Dans les colonnes du Monde, les applications commerciales ont presque disparu. Il n’est plus question que de recherches, sur la culture des tomates ou la reconnaissance d’émotions par exemple. Pourtant, l’IA continue de déboucher sur des applications concrètes, dans l’éducation notamment, ou l’« adaptive learning » tente de distribuer à chaque élève la bonne brique d’apprentissage au bon moment.

2010 : la déflagration

Tout à coup, l’IA neuronale passe de l’hiver arctique à l’été équatorial. En 2011, Apple lance son assistant personnel Siri. En 2012, le réseau neuronal ImageNet bat un record de reconnaissance d’images. La reconnaissance de la parole et la traduction franchisent des caps significatifs. Des applications comme l’analyse de la fraude, la biologie moléculaire, l’imagerie médicale, l’embellissement des images font des avancées-clés. Les chercheurs en réseaux neuronaux deviennent la proie des chasseurs de têtes.

Dans l’euphorie, on appelle « IA » tout et n’importe quoi. La motricité des robots à deux, quatre ou six pattes est ainsi labellisée, sans pour autant simuler l’intelligence humaine. Anne Laurent tente de comprendre pourquoi : « Cette motricité s’est développée grâce aux réseaux neuronaux. Et puis c’était un défi qui résistait à l’intelligence humaine. » Dans d’autres cas, l’usage du terme IA flirte avec la manipulation. Le « gendarme » boursier américain traîne en justice une firme d’investissement vantant une IA qui n’existe pas. Coca-Cola affirme que sa nouvelle formule a été créée par IA sans en apporter la preuve.

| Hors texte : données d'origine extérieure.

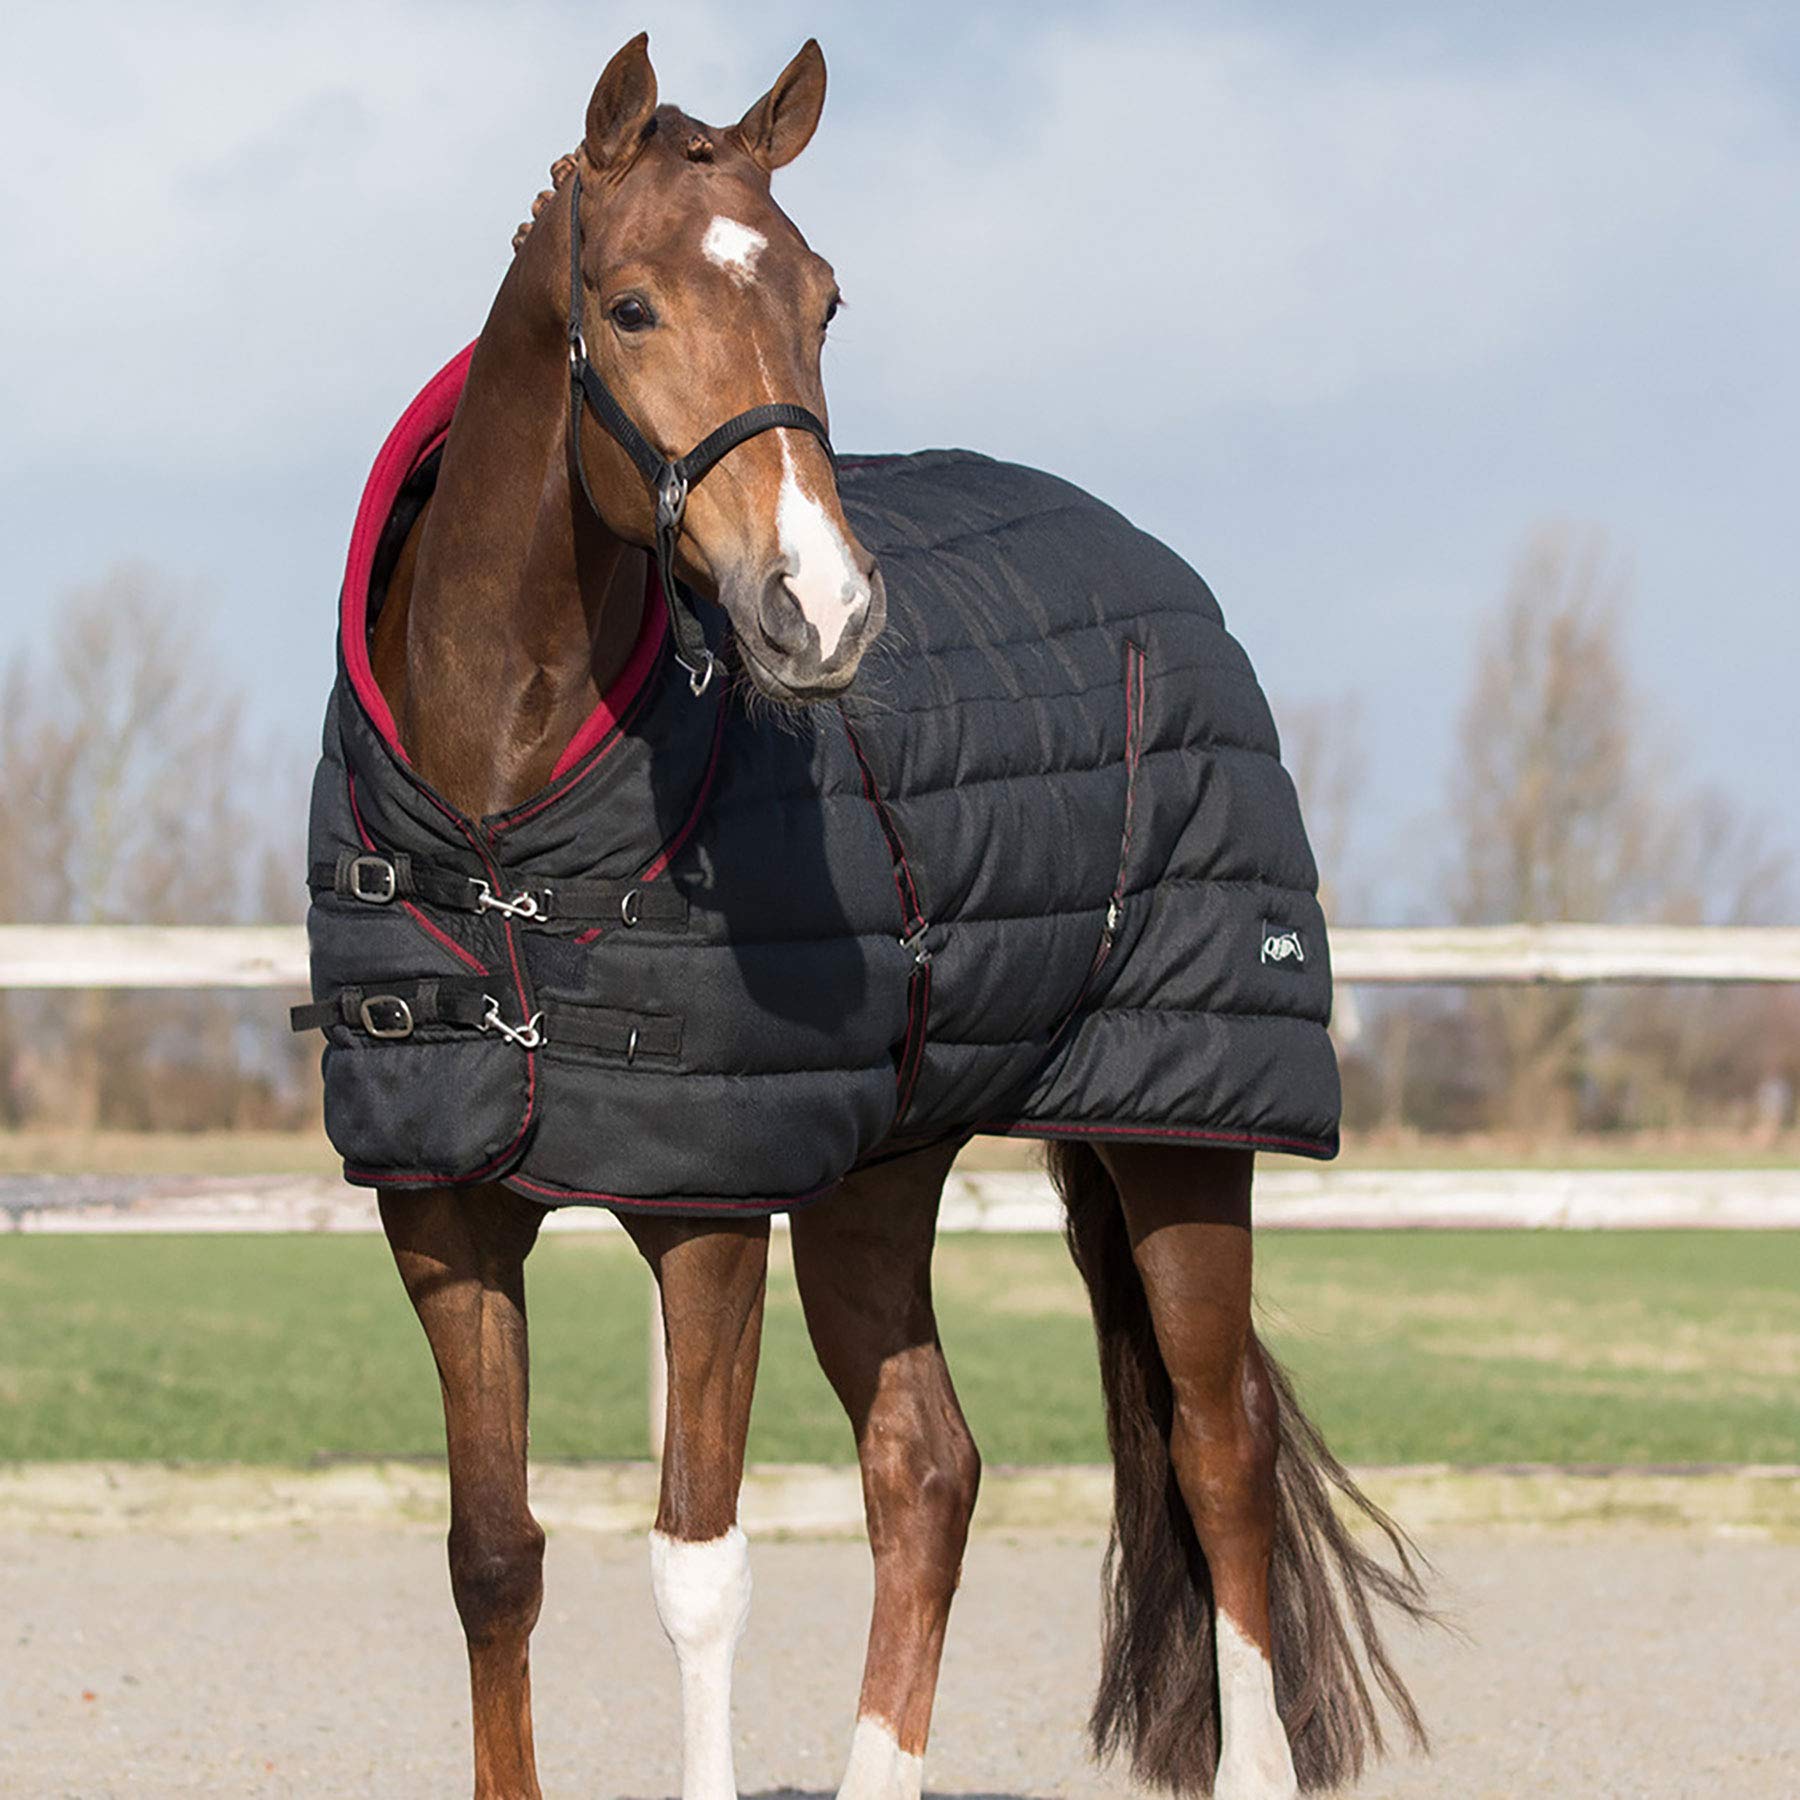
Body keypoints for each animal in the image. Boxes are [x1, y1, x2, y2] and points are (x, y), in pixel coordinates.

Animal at [310, 34, 1430, 1800]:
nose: (821, 611)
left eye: (825, 298)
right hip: (877, 1176)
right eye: (629, 305)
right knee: (927, 1466)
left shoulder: (704, 1213)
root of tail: (1159, 569)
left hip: (1181, 1140)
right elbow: (494, 1558)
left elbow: (697, 1569)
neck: (500, 813)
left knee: (1220, 1456)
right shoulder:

Dans les labos de Google, une seconde déflagration se profile en 2017 : huit chercheurs conçoivent la dernière brique nécessaire à l’avènement de ChatGPT, les « transformers », qui permettent à l’IA de regarder le contexte autour d’un mot, plutôt que de parcourir les mots l’un à la suite de l’autre.

2020 : seconde déflagration

ChatGPT est commercialisé fin 2023 : le monde découvre un robot conversationnel meilleur qu’un humain à l’art de répondre à n’importe quelle question de culture générale et scientifique. En mars 2025, des chercheurs de l’université de San Diego lui font passer le test imaginé par Alan Turing en 1950 : « Le robot doit communiquer avec des personnes pendant cinq minutes en leur faisant faire croire qu’il est humain dans au moins 30 % des cas », explique Jean-Gabriel Ganascia. Selon les chercheurs, dont l’article n’a pas encore revu par des pairs, ChatGPT 4.5 y parviendrait 73 % du temps.

Dans la foulée, des générateurs d’images, de chansons et de vidéos émergent. C’est la consécration pour les réseaux neuronaux, considérés comme la plus noble famille d’IA, la plus proche du fonctionnement du cerveau humain et de sa capacité à s’autoformer – complexe au point que les chercheurs comprennent très mal comment ces neurones se nouent et communiquent.

Mais la mécanique des robots conversationnels demeure éloignée de la complexité d’un cerveau, et il se trouve encore des voix pour soutenir mordicus qu’il ne s’agit pas véritablement d’intelligence artificielle. A l’inverse, pour d’autres, la machine est désormais entrée de plain-pied dans l’ère de l’intelligence. « Ce sont les observateurs qui en parlent avec le plus de certitude qui me font le plus peur », commente Anne Laurent.

« Il faudra apprendre à vivre avec plusieurs définitions et savoir s’aligner sur celles des autres. » Tout en gardant un œil sur les mutations du terme : « Ces derniers temps, le mot IA tend à être réservé aux IA génératives », qui n’en sont pourtant que l’avatar le plus récent, observe Jean-Gabriel Ganascia. La langue est un organisme vivant, on peut difficilement empêcher les mots de changer de sens au fil du temps.